In the face of endlessly rising living costs and mouldy cupboards being advertised as ‘luxury accommodation’ Londoner’s are packing up the handful of possessions they had been able to afford with their meagre disposable income and branching out to places they previously only spent the weekend in.
We know this because we did the same and, much like a high percentage of the other up-rooted Londoners, we ended up in Hastings, a town that has a secretly booming music scene and a surprisingly dedicated group of music enthusiasts.
Whilst the music world at large might not have cottoned on to that yet there is one band that knows all about the hidden music gem by the sea. The Urban Voodoo Machine.
As accordionist Slim takes to the stage he peers into the crowd and begins to count. “I’m just counting how many people have moved here from London” he exclaims “there’s always at least one more every time I’m here.”
It must be a troubling concept to a band that aren’t just based in London but practically ARE London. A valued pillar of the music community in the capital, the ‘Bourbon Soaked Gypsy Blues Bop ‘N’ Stroll’ troop are responsible for the ‘Gypsy Hotel’ cabaret nights that started there in 2006.
They’re influenced by blues, punkabilly and mariachi (are you still with me?) and have a back story that includes eating parents, the Norwegien army and a cabaret night which you should definitely look into.
Despite the tragedy of losing two band members over current years, The Urban Voodoo Machine are still fighting and tonight they claimed Dingwalls and in the process succeeded in making everybody else look completely fucking boring.
Since TUVM is a collective of creative minds, it’s hard to know which set of musicians you’ll get at any given show or even how many people armed with extravagant instruments and costuming will be squeezed onto the stage.

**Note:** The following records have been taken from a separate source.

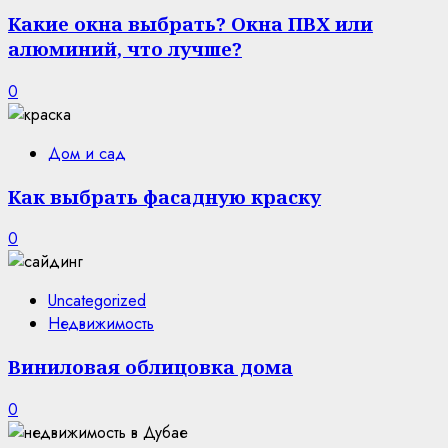
Какие окна выбрать? Окна ПВХ или
алюминий, что лучше?
0
Дом и сад
Как выбрать фасадную краску
0
Uncategorized
Недвижимость
Виниловая облицовка дома
0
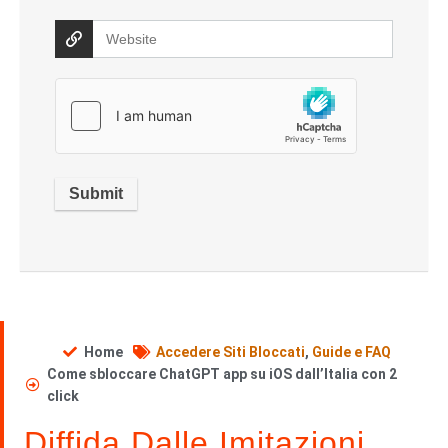
Home
Accedere Siti Bloccati
,
Guide e FAQ
Come sbloccare ChatGPT app su iOS dall’Italia con 2
click
Diffida Dalle Imitazioni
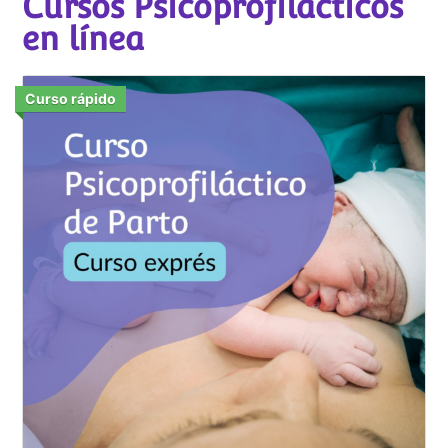
Cursos Psicoprofilácticos
en línea
Curso rápido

One thing you can count on is that the troop’s fearless chief, Paul-Ronney Angel, will be forcefully leading both band and audience through an aggressive assault on the senses.
Tonight he is joined on stage by some of the regular characters but also a handful of new-to-us rag-tag members who blend in seamlessly. In total a whole octet was pressed into the Blackmarket’s stage, but then these guys might not have enough room in a stadium.
That’s not where the novelty of tonight’s show ends either. For whatever reason there’s a stark absence of a support band, meaning that tonight will see The Urban Voodoo Machine effectively opening for themselves.
Whilst two Urban Voodoo Machine sets is the stuff that dreams are made of it does mean that tonight’s show starts somewhat unceremoniously leading Angel to lay down the law with the crowd very early on.
Why anybody would come to an Urban Voodoo Machine show to chat to their mates is beyond us but people do, and those people are quickly reprimanded by the no-bullshit front man. Tonight he not-politely suggested they all pissed off to the bar.
Once they had done just that, those who made the right decision danced through the night down the front chopping from belligerent thrashing to sensual salsa through Not With You, Always Out and later Love Song 666.
For nearly three hours The Urban Voodoo Machine did what they do best. They were hysterical, they were shocking, they were terrifying, they were exciting and they were a kind of fun that cannot be compared to any other show in the world.
And honestly, this wasn’t even The Urban Voodoo Machine at their best.
So if London ever loses its appeal for this undefinable masterpiece of a band, they’ll always have a home in Hastings where we would love to welcome them to the ever growing crowd of regulars.